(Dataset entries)
== Segment start ==

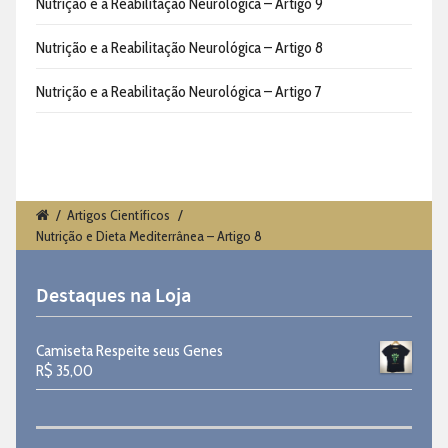
Nutrição e a Reabilitação Neurológica – Artigo 9
Nutrição e a Reabilitação Neurológica – Artigo 8
Nutrição e a Reabilitação Neurológica – Artigo 7
/
Artigos Científicos
/
Nutrição e Dieta Mediterrânea – Artigo 8
Destaques na Loja
Camiseta Respeite seus Genes
R$
35,00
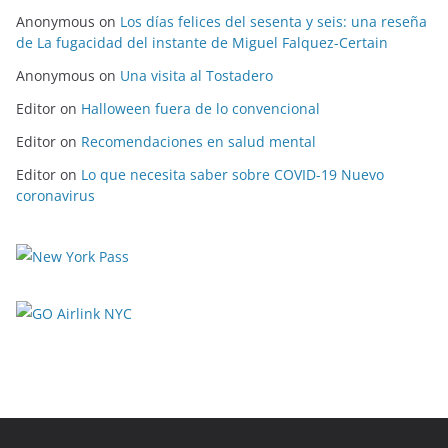
Anonymous
on
Los días felices del sesenta y seis: una reseña
de La fugacidad del instante de Miguel Falquez-Certain
Anonymous
on
Una visita al Tostadero
Editor
on
Halloween fuera de lo convencional
Editor
on
Recomendaciones en salud mental
Editor
on
Lo que necesita saber sobre COVID-19 Nuevo
coronavirus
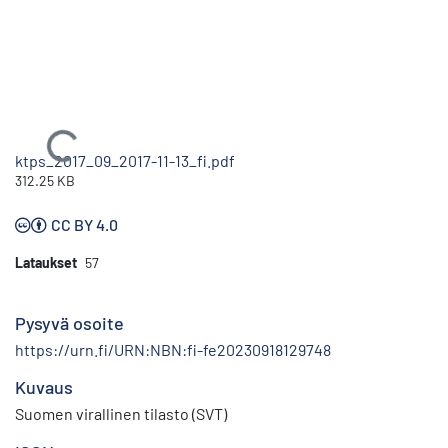
Ladataan...
ktps_2017_09_2017-11-13_fi.pdf
312.25 KB
CC BY 4.0
Lataukset
57
Pysyvä osoite
https://urn.fi/URN:NBN:fi-fe20230918129748
Kuvaus
Suomen virallinen tilasto (SVT)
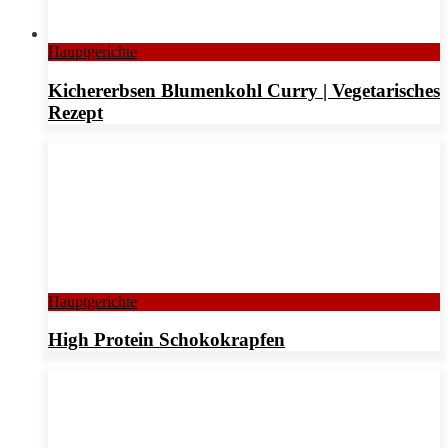
Hauptgerichte
Kichererbsen Blumenkohl Curry | Vegetarisches
Rezept
Hauptgerichte
High Protein Schokokrapfen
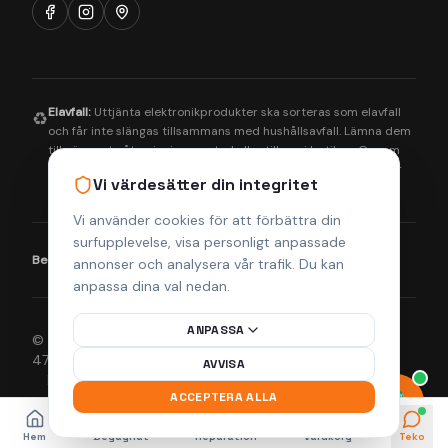
Elavfall:
Uttjänta elektronikprodukter ska sorteras som elavfall
♻️
och får inte slängas tillsammans med hushållsavfall. Lämna dem
till närmaste återvinningscentral eller till oss i butiken. Genom
korrekt hantering bidrar du till en bättre miljö och säkerställer
Vi värdesätter din integritet
att farliga ämnen tas om hand på rätt sätt.
Vi använder cookies för att förbättra din
surfupplevelse, visa personligt anpassade
Betalningsmetoder:
Visa
Mastercard
Klarna
annonser och analysera vår trafik. Du kan
anpassa dina val nedan.
ANPASSA
© 2026 Helsingborgs Teknikcenter AB (Org.nr 556943-
4755). Alla rättigheter förbehållna.
AVVISA
Integritetspolicy
Köpvillkor
Returpolicy
Frakt & Leverans
ACCEPTERA ALLA
Hem
Begagnat
Reparation
Varukorg
Teko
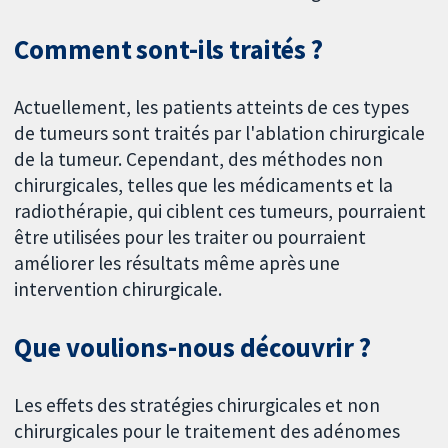
Comment sont-ils traités ?
Actuellement, les patients atteints de ces types
de tumeurs sont traités par l'ablation chirurgicale
de la tumeur. Cependant, des méthodes non
chirurgicales, telles que les médicaments et la
radiothérapie, qui ciblent ces tumeurs, pourraient
être utilisées pour les traiter ou pourraient
améliorer les résultats même après une
intervention chirurgicale.
Que voulions-nous découvrir ?
Les effets des stratégies chirurgicales et non
chirurgicales pour le traitement des adénomes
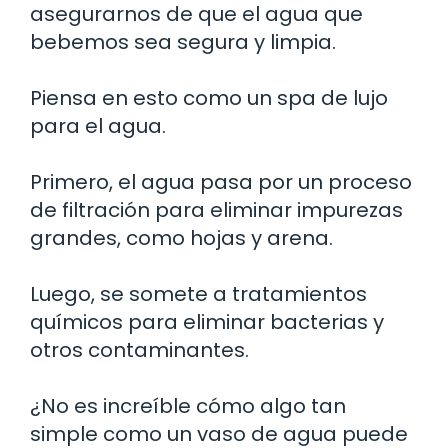
asegurarnos de que el agua que
bebemos sea segura y limpia.
Piensa en esto como un spa de lujo
para el agua.
Primero, el agua pasa por un proceso
de filtración para eliminar impurezas
grandes, como hojas y arena.
Luego, se somete a tratamientos
químicos para eliminar bacterias y
otros contaminantes.
¿No es increíble cómo algo tan
simple como un vaso de agua puede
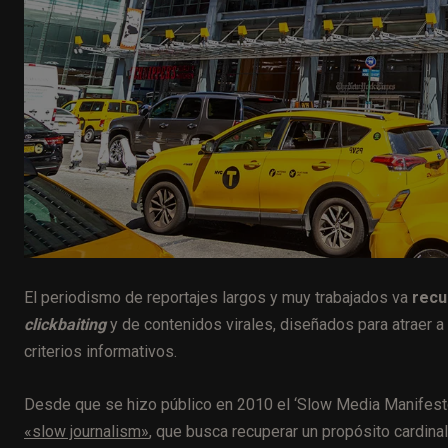
El periodismo de reportajes largos y muy trabajados va
recu
clickbaiting
y de contenidos virales, diseñados para atraer a 
criterios informativos.
Desde que se hizo público en 2010 el ‘Slow Media Manifesto’
«slow journalism»
, que busca recuperar un propósito cardin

== Segment end ==

TASK OBJECTIVE:
The response should consist of the number of lines in the data that hold the word "como", with nothing added.

RESULT BELOW:
3